Other stocks making moves in premarket trading included Super Micro Computer Inc., which jumped 25% after meeting a deadline to submit financial reports to maintain its Nasdaq listing.

Human resources firm Workday Inc. rallied on better-than-expected results, while General Motors Co. gained following a $6 billion buyback announcement.
In Europe, the regional stock benchmark rose to a record high, led by resources and mining companies. Strong results from companies including Anheuser-Busch InBev, Banco Santander SA, Fresenius SE, and Alcon AG further boosted market sentiment.
Bond markets saw the yield on 10-year Treasuries stabilize after Tuesday’s 11-basis-point decline, which was fueled by weaker-than-expected economic data and increased bets on Federal Reserve policy easing. Borrowing costs edged two basis points higher, and the dollar firmed against G-10 peers as investors awaited a speech by Federal Reserve official Raphael Bostic.
International Dividend Stocks
While US dividend stocks have struggled to keep pace with the broader market, international dividend stocks have been thriving. Both the Morningstar Global Markets ex-US High Dividend Yield Index and the Morningstar Global ex-US Dividend Growth Index have outperformed the broad market for developed and emerging markets outside the US over the past five years.
The performance gap between US and international dividend stocks can be largely attributed to sectoral dynamics. The US stock market has been dominated by technology-oriented stocks, particularly the “Magnificent Seven,” which have driven market returns but are not typically dividend-rich. Technology stocks represented 32% of US equity market value entering 2025 but just 16% of the US high-dividend yield index and 19% for dividend growth.
In contrast, technology makes up only 14% of the broad market outside the US, with dividend indexes allocating just 7%-8% to the sector. This reduced exposure to tech has been less of a handicap for international dividend stocks.
Financial services, a sector that has performed strongly in recent years, represents a much larger portion of markets outside the US and is overweight in both international dividend indexes. Banks in Europe, Japan, Canada, and Australia have benefited from higher interest rates increasing net interest margins. Insurers like Allianz and AXA have also contributed to the outperformance of international dividend indexes.
The overall market environment has also played a role in this divergence. The broad US equity market has returned nearly 100% on a cumulative basis over the past five years, while stocks outside the US are up less than 50%. Dividend-paying companies, which tend to be more mature and stable, have looked sluggish compared to the turbocharged US market but have thrived relatively in the lower-return environment outside the US.

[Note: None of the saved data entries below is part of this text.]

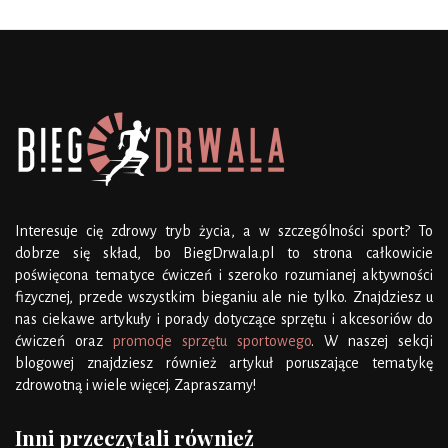
Interesuje cię zdrowy tryb życia, a w szczególności sport? To
dobrze się skład, bo BiegDrwala.pl to strona całkowicie
poświęcona tematyce ćwiczeń i szeroko rozumianej aktywności
fizycznej, przede wszystkim bieganiu ale nie tylko. Znajdziesz u
nas ciekawe artykuły i porady dotyczące sprzętu i akcesoriów do
ćwiczeń oraz
promocje sprzętu sportowego
. W naszej sekcji
blogowej znajdziesz również artykuł poruszające tematykę
zdrowotną i wiele więcej. Zapraszamy!
Inni przeczytali również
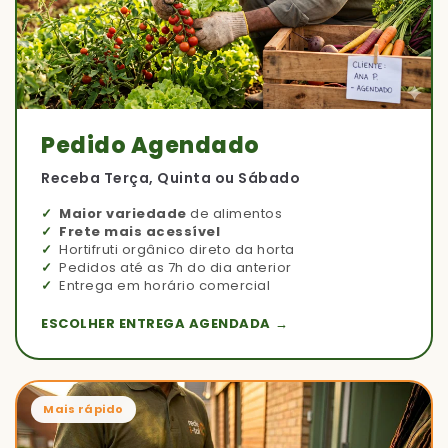
Pedido Agendado
Receba Terça, Quinta ou Sábado
Maior variedade
de alimentos
Frete mais acessível
Hortifruti orgânico direto da horta
Pedidos até as 7h do dia anterior
Entrega em horário comercial
ESCOLHER ENTREGA AGENDADA →
Mais rápido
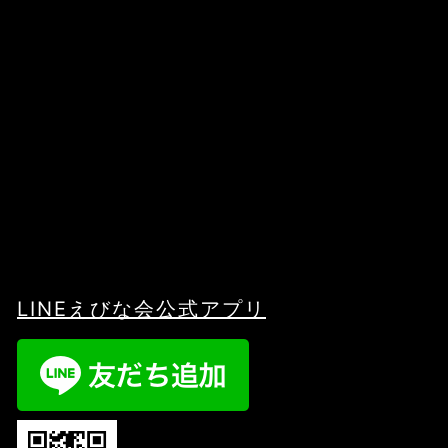
LINEえびな会公式アプリ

In the one down year for equities during this period (2022), dividend indexes in both the US and international markets lost far less than the broad equity market. However, in the big up years for the US market (2021, 2023, and 2024), growth-oriented businesses outpaced the steadier dividend-payers.
Copper prices dominated commodity trading on Wednesday, surging after President Trump’s latest tariff threat. Gold remained near its recent all-time high as investors continued to seek safe-haven assets amid market uncertainty.